In 1996, Palmer was awarded a Royal Society University Research Fellowship (URF), which was administered by the University of East Anglia in Norwich while Palmer's new research group was based in the Department of Molecular Microbiology at the John Innes Centre. In 2004, Palmer was awarded a MRC Senior Non-Clinical Research Fellowship and was promoted to a personal chair in molecular microbiology by the University of East Anglia. While in Norwich Palmer began a long collaboration with Professor Ben C. Berks FRS (now of the Department of Biochemistry at the University of Oxford). Together they were awarded the 2002 Microbiology Society Fleming Prize Lecture for characterisation of the bacterial twin-arginine protein targeting (Tat) system.
In 2007, Palmer was recruited back to the University of Dundee to take up a new position in the College of Life Sciences. Palmer was head of the Division of Molecular Microbiology at Dundee from 2009 to 2017, before leaving to join Newcastle University in 2018. She is now head of the research theme Microbes in Health & Disease, which is part of the Newcastle Biosciences Institute (NUBI) within the Faculty of Medical Sciences (FMS).

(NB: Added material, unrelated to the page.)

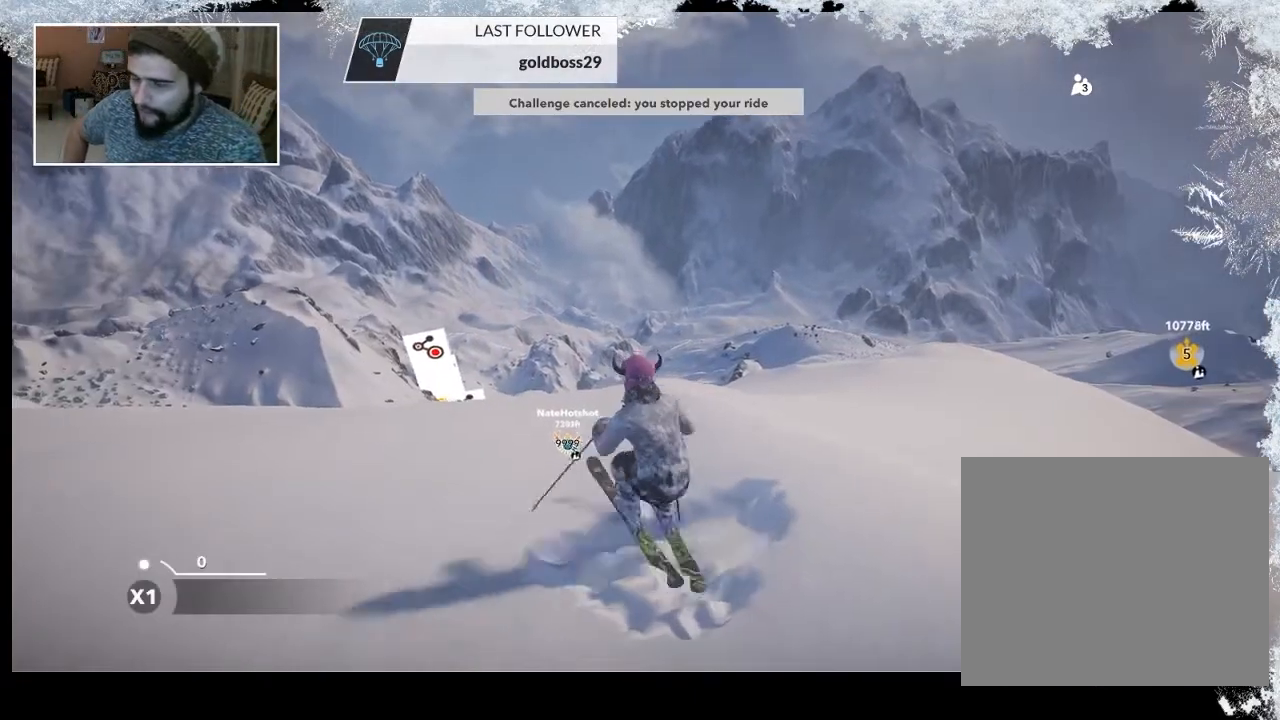
{"buttons": [], "left_stick": "up", "right_stick": "center", "events": []}
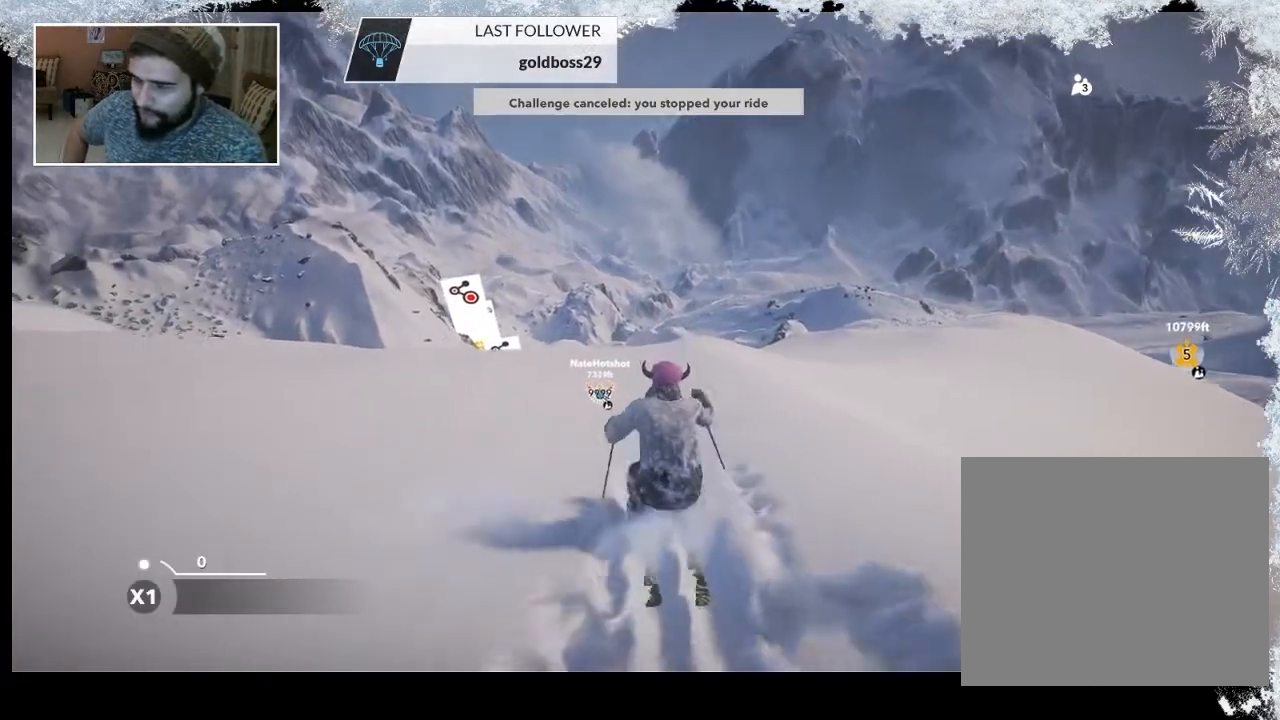
{"buttons": [], "left_stick": "center", "right_stick": "center", "events": [[67, "left_stick", "center"]]}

Palmer has served the microbiology community in multiple ways, including previously serving as Editor for Microbiology and Molecular Microbiology. She is currently Chair of a Research Appointments Panel at The Royal Society
Awards and honours
Palmer was elected a Fellow of the Royal Society (FRS) in 2018 for “substantial contributions to the improvement of natural knowledge”. She was elected a Fellow of the Royal Society of Edinburgh (FRSE) in 2009, is a Fellow of the American Academy of Microbiology and a member of the European Molecular Biology Organization (EMBO). She was awarded a Royal Society University Research Fellowship (URF) in 1996.
In 2021, Palmer was elected as a Fellow of the Academy of Medical Sciences.